Thanks to Greg Paulsen, Kevin Hodgson, and Carolyn Daly for joining me to discuss the ins and outs of clay animation in the classroom including rationale, sample projects ideas, and down and dirty tips on how to get started.

If you have iTunes, please subscribe to the podcast. Future podcasts are now being edited. If you don't have iTunes, you can download the podcast from here.

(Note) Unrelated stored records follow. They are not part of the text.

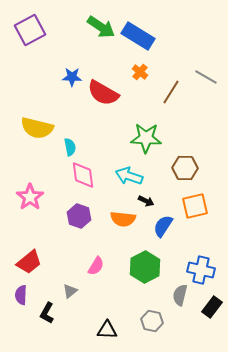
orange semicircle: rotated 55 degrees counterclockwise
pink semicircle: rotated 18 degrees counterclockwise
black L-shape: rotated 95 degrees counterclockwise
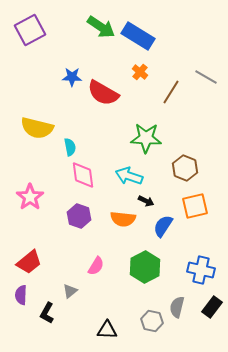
brown hexagon: rotated 20 degrees clockwise
gray semicircle: moved 3 px left, 12 px down
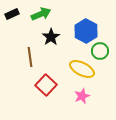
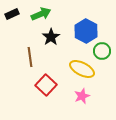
green circle: moved 2 px right
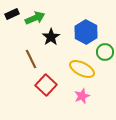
green arrow: moved 6 px left, 4 px down
blue hexagon: moved 1 px down
green circle: moved 3 px right, 1 px down
brown line: moved 1 px right, 2 px down; rotated 18 degrees counterclockwise
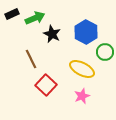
black star: moved 1 px right, 3 px up; rotated 12 degrees counterclockwise
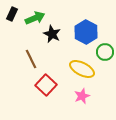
black rectangle: rotated 40 degrees counterclockwise
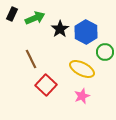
black star: moved 8 px right, 5 px up; rotated 12 degrees clockwise
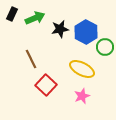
black star: rotated 24 degrees clockwise
green circle: moved 5 px up
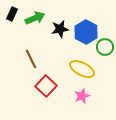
red square: moved 1 px down
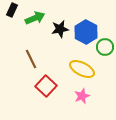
black rectangle: moved 4 px up
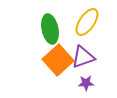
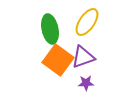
orange square: rotated 12 degrees counterclockwise
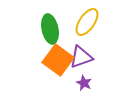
purple triangle: moved 2 px left
purple star: moved 2 px left; rotated 28 degrees clockwise
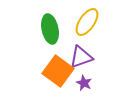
orange square: moved 11 px down
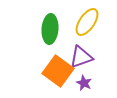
green ellipse: rotated 16 degrees clockwise
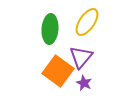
purple triangle: rotated 30 degrees counterclockwise
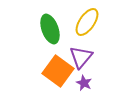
green ellipse: rotated 24 degrees counterclockwise
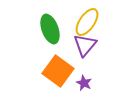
purple triangle: moved 4 px right, 12 px up
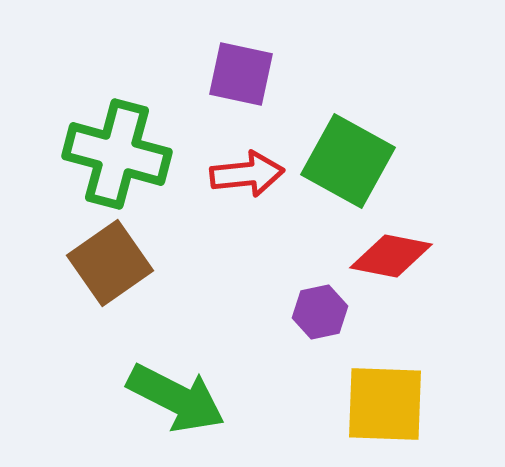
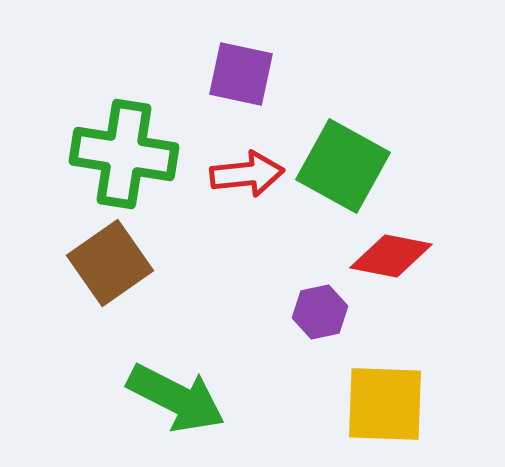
green cross: moved 7 px right; rotated 6 degrees counterclockwise
green square: moved 5 px left, 5 px down
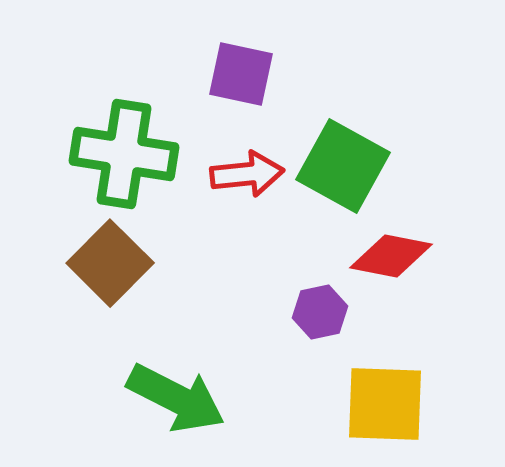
brown square: rotated 10 degrees counterclockwise
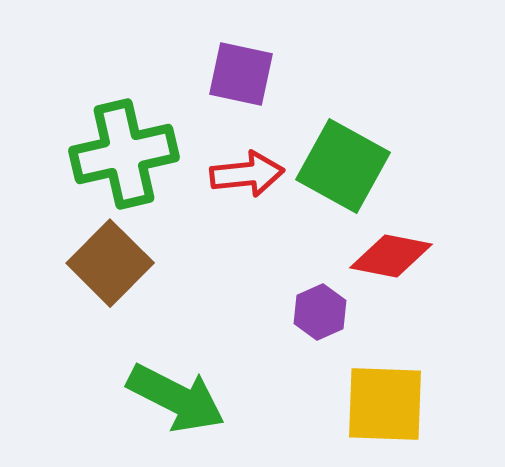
green cross: rotated 22 degrees counterclockwise
purple hexagon: rotated 12 degrees counterclockwise
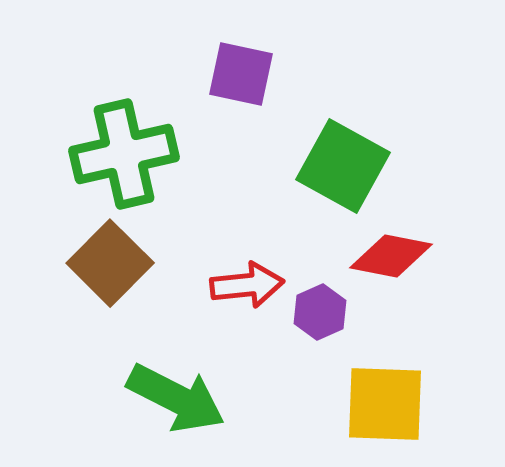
red arrow: moved 111 px down
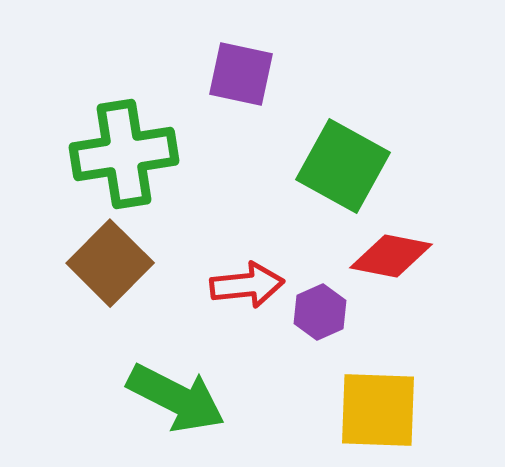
green cross: rotated 4 degrees clockwise
yellow square: moved 7 px left, 6 px down
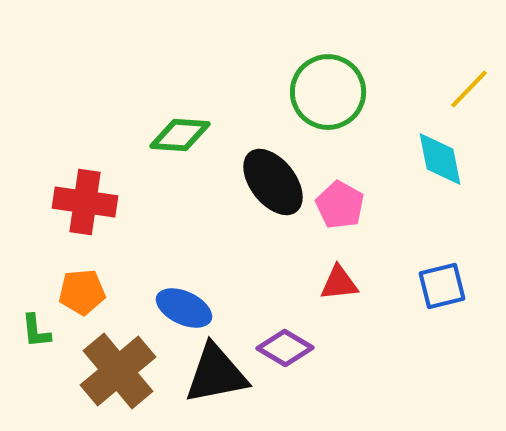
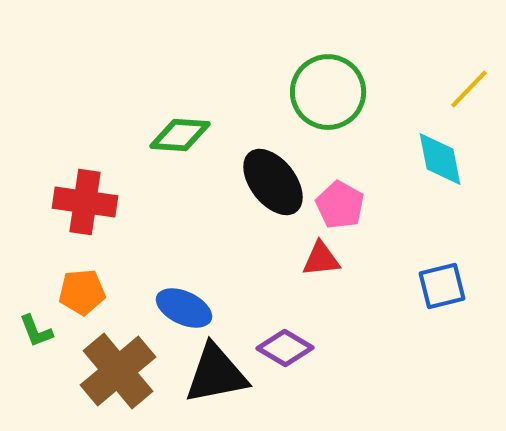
red triangle: moved 18 px left, 24 px up
green L-shape: rotated 15 degrees counterclockwise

Clay animation is a fantastic way to engage students in learning and motivate reluctant writers. I'm thinking it would be a great way to illustrate things like the heart in the upcoming Mystery to Medicine unit or the different places Bill Pinkney visited in Journeys. It's not just for your gifted students, it's for anyone who's visual or kinesthetic and it works particularly well for the students who are struggling. They're the ones who need additional repetition.

Related posts: At Long Last, Gumby: Clay Animation with Open Court

Views: 77

Comment by Sharon on July 2, 2009 at 10:27am
I have recently had a student show me a clay animation he did for a project. It was incredible. I can think of so many activities this could provide for student engagement. My concern is the amount of time it takes. I plan on looking further into this as something that can be implemented into my classroom!
Comment by Mathew Needleman on July 2, 2009 at 10:35am
@Sharon,
Because students can work on the clay animation projects independently these projects don't necessarily take up lots of class teaching time. Setting deadlines and time limits helps a lot. I recorded a podcast of interviews from teachers doing clay animation projects. It might be worth a listen if you're going to start implementing this... http://itunes.apple.com/WebObjects/MZStore.woa/wa/viewPodcast?id=271...
Comment by Sharon on July 2, 2009 at 3:46pm
Fantastic! Thanks so much. I'll keep you posted of my progress!